Required work → Find the string "feet" in the listing below and return each line it appears in.

Given data →
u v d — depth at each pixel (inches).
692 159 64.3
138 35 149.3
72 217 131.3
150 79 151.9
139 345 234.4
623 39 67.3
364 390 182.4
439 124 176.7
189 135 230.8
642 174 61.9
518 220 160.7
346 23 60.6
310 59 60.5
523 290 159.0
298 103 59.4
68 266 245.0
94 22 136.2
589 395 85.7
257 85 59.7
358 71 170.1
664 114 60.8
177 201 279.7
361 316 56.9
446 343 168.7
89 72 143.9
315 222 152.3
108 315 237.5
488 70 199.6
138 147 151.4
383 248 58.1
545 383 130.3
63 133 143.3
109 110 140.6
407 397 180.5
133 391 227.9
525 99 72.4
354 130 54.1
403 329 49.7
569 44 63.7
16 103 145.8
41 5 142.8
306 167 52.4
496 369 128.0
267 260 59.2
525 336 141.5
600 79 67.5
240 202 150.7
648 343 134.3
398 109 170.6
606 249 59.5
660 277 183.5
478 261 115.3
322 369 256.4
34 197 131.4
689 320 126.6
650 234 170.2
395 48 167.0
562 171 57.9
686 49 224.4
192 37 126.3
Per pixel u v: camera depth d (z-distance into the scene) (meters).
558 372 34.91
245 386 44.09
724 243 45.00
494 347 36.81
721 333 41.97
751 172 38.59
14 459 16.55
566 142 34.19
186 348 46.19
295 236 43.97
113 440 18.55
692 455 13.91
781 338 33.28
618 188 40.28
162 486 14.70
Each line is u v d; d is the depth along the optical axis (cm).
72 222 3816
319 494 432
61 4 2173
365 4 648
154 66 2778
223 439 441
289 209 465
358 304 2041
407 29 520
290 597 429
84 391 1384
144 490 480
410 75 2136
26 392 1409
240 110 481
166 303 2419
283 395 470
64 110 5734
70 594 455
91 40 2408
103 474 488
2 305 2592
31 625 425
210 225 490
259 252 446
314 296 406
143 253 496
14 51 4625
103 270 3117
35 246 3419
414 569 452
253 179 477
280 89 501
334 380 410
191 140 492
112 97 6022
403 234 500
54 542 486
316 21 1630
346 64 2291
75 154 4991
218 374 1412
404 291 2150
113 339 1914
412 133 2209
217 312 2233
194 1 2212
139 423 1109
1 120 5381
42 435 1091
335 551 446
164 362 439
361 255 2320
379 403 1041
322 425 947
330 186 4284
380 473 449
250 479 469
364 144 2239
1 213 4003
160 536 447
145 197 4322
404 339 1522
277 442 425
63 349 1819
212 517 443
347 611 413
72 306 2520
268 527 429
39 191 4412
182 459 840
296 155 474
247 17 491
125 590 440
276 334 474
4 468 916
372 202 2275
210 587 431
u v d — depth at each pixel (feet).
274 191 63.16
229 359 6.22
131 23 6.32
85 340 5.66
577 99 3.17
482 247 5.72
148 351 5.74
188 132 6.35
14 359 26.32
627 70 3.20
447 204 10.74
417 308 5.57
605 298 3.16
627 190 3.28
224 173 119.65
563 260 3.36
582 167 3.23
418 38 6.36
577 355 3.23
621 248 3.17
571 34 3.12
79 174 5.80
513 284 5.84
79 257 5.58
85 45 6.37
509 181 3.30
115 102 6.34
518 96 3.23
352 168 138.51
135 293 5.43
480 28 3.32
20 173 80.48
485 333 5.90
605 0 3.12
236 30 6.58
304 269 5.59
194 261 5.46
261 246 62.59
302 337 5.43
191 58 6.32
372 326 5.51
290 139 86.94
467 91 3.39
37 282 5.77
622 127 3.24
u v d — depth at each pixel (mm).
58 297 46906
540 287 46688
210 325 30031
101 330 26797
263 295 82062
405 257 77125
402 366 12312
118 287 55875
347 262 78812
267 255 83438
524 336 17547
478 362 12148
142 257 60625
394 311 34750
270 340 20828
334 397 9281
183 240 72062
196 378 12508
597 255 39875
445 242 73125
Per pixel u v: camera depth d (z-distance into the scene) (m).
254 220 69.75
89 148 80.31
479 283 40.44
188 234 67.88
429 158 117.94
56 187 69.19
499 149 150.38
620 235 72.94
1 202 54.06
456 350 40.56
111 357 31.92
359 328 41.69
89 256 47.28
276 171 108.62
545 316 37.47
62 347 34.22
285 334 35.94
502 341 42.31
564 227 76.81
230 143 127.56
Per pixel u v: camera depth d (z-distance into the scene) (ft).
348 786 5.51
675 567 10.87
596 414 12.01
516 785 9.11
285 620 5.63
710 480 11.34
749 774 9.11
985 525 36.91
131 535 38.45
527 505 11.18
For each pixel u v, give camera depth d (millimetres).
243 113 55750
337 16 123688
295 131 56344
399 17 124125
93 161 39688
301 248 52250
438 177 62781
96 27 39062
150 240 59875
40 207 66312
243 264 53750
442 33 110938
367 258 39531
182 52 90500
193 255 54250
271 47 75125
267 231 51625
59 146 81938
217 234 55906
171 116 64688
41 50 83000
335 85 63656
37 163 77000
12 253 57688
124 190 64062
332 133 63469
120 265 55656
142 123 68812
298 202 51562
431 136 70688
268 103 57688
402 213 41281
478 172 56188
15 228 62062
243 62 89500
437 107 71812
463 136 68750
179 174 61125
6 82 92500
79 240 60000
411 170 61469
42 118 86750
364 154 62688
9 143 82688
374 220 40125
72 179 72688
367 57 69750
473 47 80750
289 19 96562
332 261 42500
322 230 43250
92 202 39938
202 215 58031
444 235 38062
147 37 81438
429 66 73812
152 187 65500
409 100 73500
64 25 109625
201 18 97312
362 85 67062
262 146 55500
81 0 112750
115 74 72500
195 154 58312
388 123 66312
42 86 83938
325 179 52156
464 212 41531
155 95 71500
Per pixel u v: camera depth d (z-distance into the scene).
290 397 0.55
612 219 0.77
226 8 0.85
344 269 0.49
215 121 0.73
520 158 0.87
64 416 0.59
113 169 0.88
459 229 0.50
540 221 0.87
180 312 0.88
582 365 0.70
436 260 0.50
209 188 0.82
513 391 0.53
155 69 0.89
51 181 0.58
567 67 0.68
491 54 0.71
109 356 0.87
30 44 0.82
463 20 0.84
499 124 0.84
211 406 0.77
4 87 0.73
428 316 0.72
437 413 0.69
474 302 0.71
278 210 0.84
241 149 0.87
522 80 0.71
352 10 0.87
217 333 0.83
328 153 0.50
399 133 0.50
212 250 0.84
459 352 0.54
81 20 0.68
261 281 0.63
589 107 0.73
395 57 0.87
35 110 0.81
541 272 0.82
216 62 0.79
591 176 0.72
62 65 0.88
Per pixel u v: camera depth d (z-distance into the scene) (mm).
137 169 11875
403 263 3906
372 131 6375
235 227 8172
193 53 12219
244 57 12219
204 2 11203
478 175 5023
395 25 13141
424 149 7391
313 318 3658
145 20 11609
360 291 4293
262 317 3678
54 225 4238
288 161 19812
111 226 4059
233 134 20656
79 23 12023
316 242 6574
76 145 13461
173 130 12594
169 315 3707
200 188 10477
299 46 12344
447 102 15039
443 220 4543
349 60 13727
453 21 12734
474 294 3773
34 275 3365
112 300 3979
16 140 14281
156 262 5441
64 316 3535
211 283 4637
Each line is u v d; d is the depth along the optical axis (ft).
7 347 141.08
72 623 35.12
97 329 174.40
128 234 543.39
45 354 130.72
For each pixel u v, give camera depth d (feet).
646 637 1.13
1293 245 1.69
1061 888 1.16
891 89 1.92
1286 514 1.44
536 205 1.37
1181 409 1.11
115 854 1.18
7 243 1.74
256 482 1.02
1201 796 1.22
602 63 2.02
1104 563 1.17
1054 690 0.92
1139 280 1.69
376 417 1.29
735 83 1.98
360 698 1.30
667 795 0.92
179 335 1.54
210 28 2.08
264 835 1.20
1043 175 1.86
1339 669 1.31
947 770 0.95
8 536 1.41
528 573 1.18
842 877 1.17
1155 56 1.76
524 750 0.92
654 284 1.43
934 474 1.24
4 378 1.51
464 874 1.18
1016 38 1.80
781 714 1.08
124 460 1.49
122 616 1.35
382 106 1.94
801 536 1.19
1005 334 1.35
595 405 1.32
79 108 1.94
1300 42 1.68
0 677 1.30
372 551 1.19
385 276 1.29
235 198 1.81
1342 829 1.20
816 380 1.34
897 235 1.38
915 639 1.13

Completed exercise →
u v d — depth at each pixel (feet).
For each pixel u v, give camera depth d (feet).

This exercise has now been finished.